EXTRAIT SOURCE ▸
● ● ●

Nous gagnerons beaucoup, en effet, à nous éloigner de ce faux élitisme. Je n'y perçois qu'une forme exacerbée de la haine fratricide qui nous a tant fait mal dans le passé et qui revient, hélas, en courant non seulement à l'échelle du pays mais aussi à celle du monde. La guerre menée contre les États-nation a pour corollaire le réveil du communautarisme. En jouant sur la spécificité de chacun on ne fait que souffler sur la braise d'un feu incandescent prêt à repartir ; celui des appartenances tribales, expression d'un déclin sans lendemain. Regardez-en les ravages dans la Libye voisine.
« Il n'y a rien qui soit d'un seul bloc de ce monde, tout y est mosaïque » rappelle Balzac ; certes. Mais, la Tunisianité, c'est précisément cette mosaïque qui se tient, enchâssée qu'elle est dans un TOUT indivisible.
Pour ma part, aspirant à une forme d'unité, il m'est tout à fait impossible de renoncer à la totalité des valeurs nationales ' comme il m'est impossible aussi d'opposer radicalement le "Ka3k Ellouz Sfaxien" au "Makroud Kairouanais" pour complaire à ma nature gourmande.

TeTeM
| 13-12-2017 15:01
En ce qui concerne, la fameuse statue je n'ai pas d'avis particulier. Bourguiba a une place à part et avoir sa statue à Sfax ne me choque pas. Après, on est pas non plus obligé d'avoir une statue du Zaim dans toutes les villes de Tunisie...

Maintenant quand on connait l'état des infrastructures, on peut tout de même se demander si cet argent n'aurait pas été mieux employé ailleurs....

@Sfaxi
| 13-12-2017 15:00
Sfax doit d'abord diminuer les religieux politiques qui harcèlent la région et veulent mettre la main partout pour le compte de certains Partis fanatiques financés par certains Pays du Golfe ensuite se débarrasser de la SIAPE et faire revenir ses cerveaux pour remettre tout sur pied.Pour ce qui concerne Bourguiba, je suis bien d'accord avec Zohra que je remercie d'ailleurs.

TeTeM
| 13-12-2017 14:59
Sfax, la ville de l'incivisme

Ceux qui ont déjà conduit à Sfax le savent. Si le civisme et la Tunisie font deux, il ne fait nul doute que Sfax est LA capitale tunisienne (et mondiale?) de l'incivisme. Chacun veut être le premier, tout le monde veut avoir mieux que son voisin...

● ● ●

EXTRAIT DES DONNÉES ▸
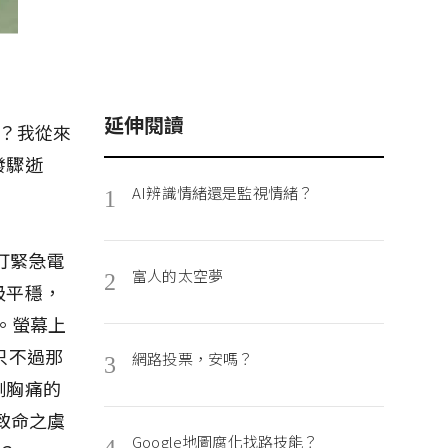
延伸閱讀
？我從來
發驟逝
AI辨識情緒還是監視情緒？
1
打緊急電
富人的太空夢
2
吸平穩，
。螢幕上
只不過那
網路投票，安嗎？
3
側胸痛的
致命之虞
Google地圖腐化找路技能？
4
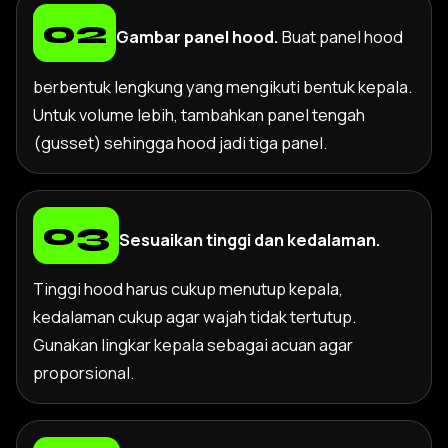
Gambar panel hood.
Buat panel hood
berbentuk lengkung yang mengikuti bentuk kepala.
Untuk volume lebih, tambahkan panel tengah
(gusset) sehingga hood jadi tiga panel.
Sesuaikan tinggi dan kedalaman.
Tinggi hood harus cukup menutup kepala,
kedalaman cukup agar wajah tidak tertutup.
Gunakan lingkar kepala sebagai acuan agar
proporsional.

● ● ●

ACTION DEMANDÉE 1 ▸
Résumez l'extrait source en trois phrases.
ACTION DEMANDÉE 2 ▸
Recopiez le passage de l'extrait source qui commence par « Maintenant quand on » et se poursuit jusqu'à « que son voisin... ».

RÉSULTAT DE L'EXERCICE 1 ▸
Un premier texte rejette le faux élitisme et le communautarisme, qu'il rattache à la haine fratricide et aux appartenances tribales, et décrit la Tunisianité comme une mosaïque enchâssée dans un tout indivisible. Un commentaire estime que la statue de Bourguiba à Sfax ne choque pas, tout en se demandant si cet argent n'aurait pas été mieux employé ailleurs vu l'état des infrastructures. Un autre appelle Sfax à diminuer les religieux politiques, à se débarrasser de la SIAPE et à faire revenir ses cerveaux, et un dernier présente Sfax comme la capitale tunisienne de l'incivisme.

RÉSULTAT DE L'EXERCICE 2 ▸
Maintenant quand on connait l'état des infrastructures, on peut tout de même se demander si cet argent n'aurait pas été mieux employé ailleurs....

@Sfaxi
| 13-12-2017 15:00
Sfax doit d'abord diminuer les religieux politiques qui harcèlent la région et veulent mettre la main partout pour le compte de certains Partis fanatiques financés par certains Pays du Golfe ensuite se débarrasser de la SIAPE et faire revenir ses cerveaux pour remettre tout sur pied.Pour ce qui concerne Bourguiba, je suis bien d'accord avec Zohra que je remercie d'ailleurs.

TeTeM
| 13-12-2017 14:59
Sfax, la ville de l'incivisme

Ceux qui ont déjà conduit à Sfax le savent. Si le civisme et la Tunisie font deux, il ne fait nul doute que Sfax est LA capitale tunisienne (et mondiale?) de l'incivisme. Chacun veut être le premier, tout le monde veut avoir mieux que son voisin...